Often, it’s not what you know about what happened that matters most in these cases. Instead, it’s what evidence is presented against you and what evidence the prosecutor thinks they will be able to supply to a judge or jury when trying to prove the case against you.
Therefore, the importance of building your defense rarely lies in whether you have any particular memory of how events unfolded or whether you are 100% about the facts of your case. Unfortunately, if your account of events is not portrayed in the police reports, the judge or jury usually won’t see it in an ideal light.
So, again, I tell people it’s not what you think or even know about what happened; it’s about the evidence that prosecutors will present against you. So therefore, to build a strong DUI defense, it’s crucial to take a multi-faceted approach.
Entering A Plea At Arraignment
Your first appearance before a judge is called an arraignment hearing. During this initial hearing, you will enter your plea of Guilty or Not Guilty.
At this early stage of the process, it’s very rare to enter a guilty plea. The goal at this point (for the defense and the prosecution) is primarily to get the ball rolling and begin the legal process. Additionally, the court will use this opportunity to advise you of your constitutional rights and provide information about the potential consequences that might come with a criminal charge.
In the likely event that you enter a Not Guilty plea to begin the process, you will be entered into the court system and get rescheduled for a new court date – commonly called a pre-trial conference hearing.
It’s important to remember that your first appearance in court at the arraignment hearing is not a trial, and you will not be convicted on the spot. Instead, at your arraignment hearing, you will be advised of your rights, enter a plea of Not Guilty, and be able to start a discussion with your attorney about how you will investigate the case more thoroughly and what your options are moving forward.
After A Plea Is Entered
After your Not Guilty plea is entered and the process gets rolling, the next step is discovery. During discovery, your attorney will begin gathering information and thoroughly review police reports, any video or body-cam footage, and any other documentation that the prosecutor might try to use as evidence against you at trial.
From there, it’s always good to sit down with the attorney and review all the evidence yourself. This will give you an opportunity to discuss your options moving forward. In addition, you can gain expert insight into your case outlook, explore defense strategies, and potentially discuss any plea negotiations or other offers of resolution that you may have received from the prosecutor’s office.
Keep in mind, however: trial doesn’t happen that quickly.
After the arraignment hearing and initial period of discovery, the pre-trial conference hearing will come next. This can be thought of as a “get-together” hearing where we will discuss three things:
- Whether or not more time is needed to prepare the case. (In which case, we will ask for another pre-trial conference.)
- Whether or not the parties believe they will be able to resolve the case before trial.

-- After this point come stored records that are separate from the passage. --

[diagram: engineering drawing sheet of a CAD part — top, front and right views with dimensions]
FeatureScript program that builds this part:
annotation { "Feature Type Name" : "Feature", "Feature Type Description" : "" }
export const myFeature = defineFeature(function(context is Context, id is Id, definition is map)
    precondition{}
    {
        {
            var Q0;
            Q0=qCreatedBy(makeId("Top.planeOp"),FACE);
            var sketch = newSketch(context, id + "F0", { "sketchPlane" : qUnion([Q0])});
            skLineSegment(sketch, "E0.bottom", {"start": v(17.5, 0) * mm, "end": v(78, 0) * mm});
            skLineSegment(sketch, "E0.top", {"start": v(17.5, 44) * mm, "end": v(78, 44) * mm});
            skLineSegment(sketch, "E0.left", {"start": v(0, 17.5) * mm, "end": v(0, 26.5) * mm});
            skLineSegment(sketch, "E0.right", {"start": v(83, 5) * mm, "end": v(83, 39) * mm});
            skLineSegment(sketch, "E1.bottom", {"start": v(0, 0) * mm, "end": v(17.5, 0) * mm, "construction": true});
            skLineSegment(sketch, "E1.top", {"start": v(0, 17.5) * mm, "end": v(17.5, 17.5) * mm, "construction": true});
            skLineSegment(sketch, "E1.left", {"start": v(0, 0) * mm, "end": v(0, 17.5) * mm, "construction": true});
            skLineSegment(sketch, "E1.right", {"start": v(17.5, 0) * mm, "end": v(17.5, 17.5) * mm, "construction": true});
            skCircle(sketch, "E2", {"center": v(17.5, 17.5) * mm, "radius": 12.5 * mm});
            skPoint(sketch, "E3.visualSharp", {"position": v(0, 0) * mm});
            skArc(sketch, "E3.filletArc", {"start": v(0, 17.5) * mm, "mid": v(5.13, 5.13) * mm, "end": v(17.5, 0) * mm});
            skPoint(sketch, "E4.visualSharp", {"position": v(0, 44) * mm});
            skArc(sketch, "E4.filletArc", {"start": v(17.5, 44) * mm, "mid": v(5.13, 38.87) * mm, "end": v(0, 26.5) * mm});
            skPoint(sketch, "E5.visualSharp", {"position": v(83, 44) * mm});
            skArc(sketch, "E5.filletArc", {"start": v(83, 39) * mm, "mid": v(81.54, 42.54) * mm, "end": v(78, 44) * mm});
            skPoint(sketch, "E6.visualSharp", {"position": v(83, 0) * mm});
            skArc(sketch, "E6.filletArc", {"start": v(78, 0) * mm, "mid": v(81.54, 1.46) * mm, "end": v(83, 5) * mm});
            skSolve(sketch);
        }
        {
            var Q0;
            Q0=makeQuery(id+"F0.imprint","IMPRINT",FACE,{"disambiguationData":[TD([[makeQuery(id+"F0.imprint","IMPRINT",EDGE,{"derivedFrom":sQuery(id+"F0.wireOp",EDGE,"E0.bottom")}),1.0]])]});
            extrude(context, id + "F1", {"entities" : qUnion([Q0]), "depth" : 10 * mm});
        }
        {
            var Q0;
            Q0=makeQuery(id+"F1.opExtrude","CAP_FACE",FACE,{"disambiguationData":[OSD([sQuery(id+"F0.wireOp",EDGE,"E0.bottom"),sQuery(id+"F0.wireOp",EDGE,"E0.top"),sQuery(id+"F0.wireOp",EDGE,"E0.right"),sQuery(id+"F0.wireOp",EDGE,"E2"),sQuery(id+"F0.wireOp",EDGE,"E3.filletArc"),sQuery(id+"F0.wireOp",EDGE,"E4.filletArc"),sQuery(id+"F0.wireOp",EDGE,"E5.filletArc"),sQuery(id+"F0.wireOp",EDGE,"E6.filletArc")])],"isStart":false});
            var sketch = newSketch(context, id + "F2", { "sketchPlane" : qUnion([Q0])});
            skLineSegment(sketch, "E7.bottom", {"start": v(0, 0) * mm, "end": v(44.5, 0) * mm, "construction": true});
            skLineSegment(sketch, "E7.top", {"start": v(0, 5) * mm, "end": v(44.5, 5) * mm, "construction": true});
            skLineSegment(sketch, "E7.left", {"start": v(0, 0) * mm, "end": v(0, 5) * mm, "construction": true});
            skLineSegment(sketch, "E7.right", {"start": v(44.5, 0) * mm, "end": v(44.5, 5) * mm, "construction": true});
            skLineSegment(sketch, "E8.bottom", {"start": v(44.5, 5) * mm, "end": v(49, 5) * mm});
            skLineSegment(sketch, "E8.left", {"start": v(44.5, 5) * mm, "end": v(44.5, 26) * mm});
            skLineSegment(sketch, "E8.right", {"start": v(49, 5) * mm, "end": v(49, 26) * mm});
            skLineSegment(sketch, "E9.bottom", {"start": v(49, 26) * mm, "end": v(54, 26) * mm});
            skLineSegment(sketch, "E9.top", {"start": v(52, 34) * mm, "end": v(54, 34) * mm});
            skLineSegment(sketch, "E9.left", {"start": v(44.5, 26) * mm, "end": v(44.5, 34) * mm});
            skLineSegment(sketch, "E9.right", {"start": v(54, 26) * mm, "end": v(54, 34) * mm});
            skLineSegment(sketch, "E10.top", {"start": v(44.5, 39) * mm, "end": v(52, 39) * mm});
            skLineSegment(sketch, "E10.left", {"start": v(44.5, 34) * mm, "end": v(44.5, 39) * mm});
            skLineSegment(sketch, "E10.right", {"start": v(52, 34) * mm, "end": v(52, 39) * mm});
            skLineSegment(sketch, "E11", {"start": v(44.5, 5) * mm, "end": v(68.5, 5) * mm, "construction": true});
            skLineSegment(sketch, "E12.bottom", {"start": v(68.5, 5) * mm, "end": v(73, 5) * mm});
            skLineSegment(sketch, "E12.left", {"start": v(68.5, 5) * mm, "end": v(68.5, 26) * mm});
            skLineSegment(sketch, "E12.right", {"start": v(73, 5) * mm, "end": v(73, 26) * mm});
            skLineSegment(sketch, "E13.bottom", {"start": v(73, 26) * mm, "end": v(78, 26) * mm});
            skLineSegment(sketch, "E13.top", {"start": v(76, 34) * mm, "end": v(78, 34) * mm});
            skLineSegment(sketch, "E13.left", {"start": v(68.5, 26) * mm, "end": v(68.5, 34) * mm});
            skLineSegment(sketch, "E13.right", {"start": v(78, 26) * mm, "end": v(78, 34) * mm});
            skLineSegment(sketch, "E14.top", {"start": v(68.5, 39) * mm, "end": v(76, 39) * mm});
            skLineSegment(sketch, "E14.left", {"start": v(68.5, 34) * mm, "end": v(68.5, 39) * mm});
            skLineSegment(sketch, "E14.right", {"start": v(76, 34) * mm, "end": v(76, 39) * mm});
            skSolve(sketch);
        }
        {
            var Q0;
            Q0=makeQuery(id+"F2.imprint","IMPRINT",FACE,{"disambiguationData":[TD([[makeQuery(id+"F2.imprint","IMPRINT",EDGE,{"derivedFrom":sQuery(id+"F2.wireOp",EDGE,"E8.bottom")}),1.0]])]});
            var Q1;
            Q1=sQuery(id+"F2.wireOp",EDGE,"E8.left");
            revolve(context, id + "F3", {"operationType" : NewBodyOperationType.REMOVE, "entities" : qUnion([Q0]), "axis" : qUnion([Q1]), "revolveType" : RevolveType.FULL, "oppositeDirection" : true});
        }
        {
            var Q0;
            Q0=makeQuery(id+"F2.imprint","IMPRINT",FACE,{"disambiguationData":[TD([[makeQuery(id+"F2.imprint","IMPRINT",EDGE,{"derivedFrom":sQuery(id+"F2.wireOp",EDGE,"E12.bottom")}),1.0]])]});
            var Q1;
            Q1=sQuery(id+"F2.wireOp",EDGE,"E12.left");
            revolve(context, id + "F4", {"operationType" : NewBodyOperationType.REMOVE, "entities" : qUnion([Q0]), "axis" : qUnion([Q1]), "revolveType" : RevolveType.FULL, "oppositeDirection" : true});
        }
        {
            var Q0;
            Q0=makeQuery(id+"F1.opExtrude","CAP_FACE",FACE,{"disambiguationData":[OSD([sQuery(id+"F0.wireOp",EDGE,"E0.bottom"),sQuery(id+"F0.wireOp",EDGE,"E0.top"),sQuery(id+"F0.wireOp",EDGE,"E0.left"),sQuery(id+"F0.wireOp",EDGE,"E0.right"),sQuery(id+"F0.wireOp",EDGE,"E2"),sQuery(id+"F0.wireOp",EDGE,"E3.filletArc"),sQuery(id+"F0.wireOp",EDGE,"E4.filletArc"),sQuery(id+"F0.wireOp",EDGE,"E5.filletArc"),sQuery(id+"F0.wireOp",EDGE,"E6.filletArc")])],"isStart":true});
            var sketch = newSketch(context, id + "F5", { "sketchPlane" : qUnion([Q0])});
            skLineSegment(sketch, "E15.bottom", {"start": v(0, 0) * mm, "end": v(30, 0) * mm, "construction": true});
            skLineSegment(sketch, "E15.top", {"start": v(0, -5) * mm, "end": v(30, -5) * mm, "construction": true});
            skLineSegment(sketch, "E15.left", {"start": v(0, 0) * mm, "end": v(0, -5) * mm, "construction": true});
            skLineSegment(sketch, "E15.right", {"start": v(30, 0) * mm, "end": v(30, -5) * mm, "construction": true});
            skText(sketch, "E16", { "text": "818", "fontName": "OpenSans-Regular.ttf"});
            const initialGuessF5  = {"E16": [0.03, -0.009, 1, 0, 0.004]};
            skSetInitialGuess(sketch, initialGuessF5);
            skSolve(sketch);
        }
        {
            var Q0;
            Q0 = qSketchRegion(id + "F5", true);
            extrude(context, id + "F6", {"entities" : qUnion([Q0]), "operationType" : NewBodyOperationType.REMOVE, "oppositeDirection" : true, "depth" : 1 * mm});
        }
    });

- Whether or not the parties are going to set the case and take it to trial. (If no further time is needed and the case will not resolve.)
The Prosecution’s Burden Of Proof
To find a guilty conviction, a prosecutor’s legal obligation (burden of proof) is to demonstrate, beyond a reasonable doubt, the following:
- That the defendant was guilty of both the underlying offense and a DUI on that particular date and at that particular time.
- That the defendant was driving a motor vehicle within the local jurisdiction.
- That the defendant was under the influence of alcohol, marijuana, or other drugs – and that their ability to drive was affected in some way.
- That the defendant was guilty of driving above the per se limit. (With a BAC of 0.08 for alcohol, or 5 nanograms of THC for marijuana.)
Plausible DUI Defenses
DUI is considered a strict liability offense. This generally means that you don’t have defenses common to other criminal cases. For example, in an assault case, you may claim that you committed an illegal act in self-defense.
When it comes to DUI, there are no similar defense strategies. You can rarely claim that you “had” to drive under the influence. Therefore, if you claim that you drove under the influence, you are strictly liable for that action, and you can be found guilty.
When it comes to DUI defense, the strategy is almost solely focused on evaluating the evidence brought forth by law enforcement and finding flaws in the prosecution’s case. For example, your DUI defense strategy might be built around issues that come up in the context of an officer’s motivation for conducting a traffic stop; the officer’s reasonable suspicion of a DUI; the following of proper protocol while administering roadside tests; the proper procurement and use of a search warrant for blood tests; and more.
In conclusion, the most robust DUI defenses are usually found when law enforcement fails to follow proper procedural code or when the information in a police report is inaccurate and unreliable. If it is found that improper procedure was used or that certain forms of evidence are not accurate – this evidence may be suppressed or thrown out of the case. At which point, it will not be considered when presenting information to a jury.